Exercise brief
Reproduce every line of the entries below word for word, but leave the pictures out.

--- start ---

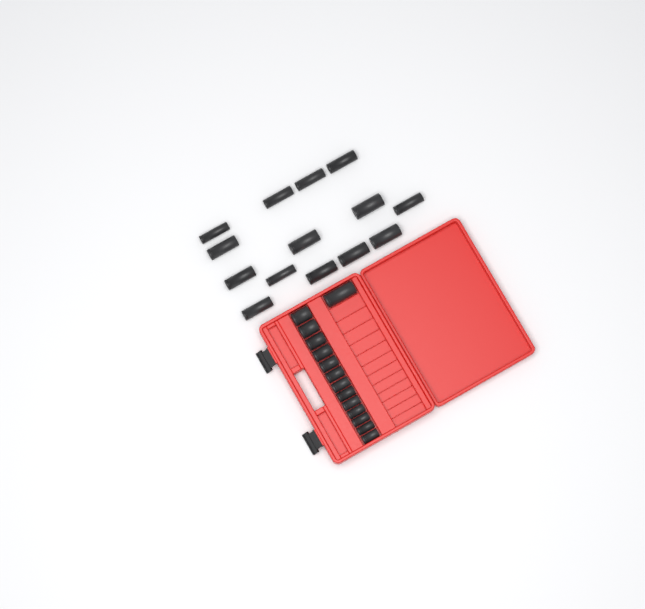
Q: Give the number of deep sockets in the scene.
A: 15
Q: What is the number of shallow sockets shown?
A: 13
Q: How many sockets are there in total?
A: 28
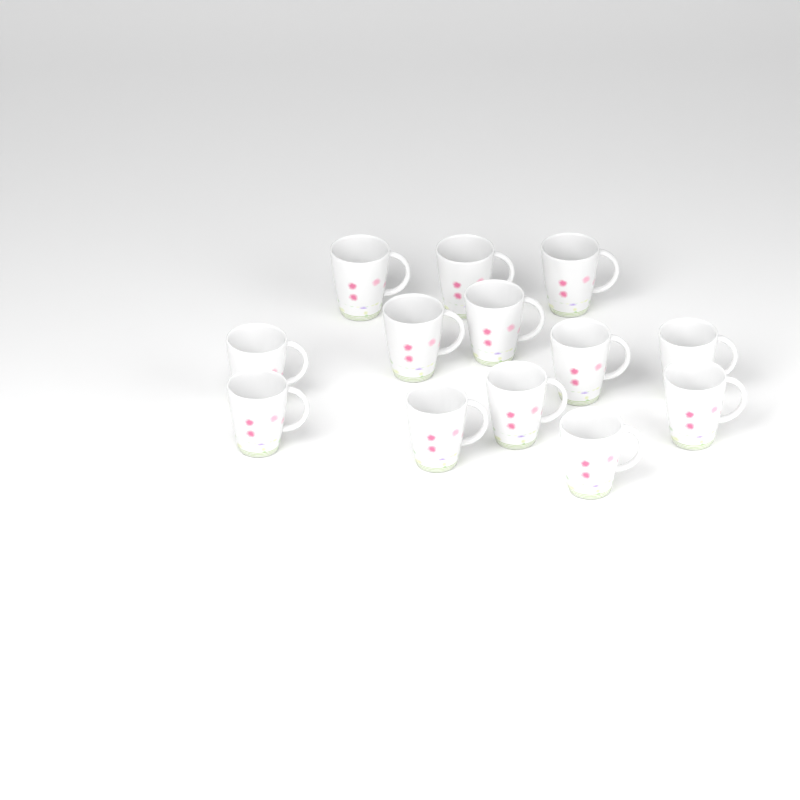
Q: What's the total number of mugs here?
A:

--- end ---

Final answer
Q: Give the number of deep sockets in the scene.
A: 15
Q: What is the number of shallow sockets shown?
A: 13
Q: How many sockets are there in total?
A: 28
Q: What's the total number of mugs here?
A:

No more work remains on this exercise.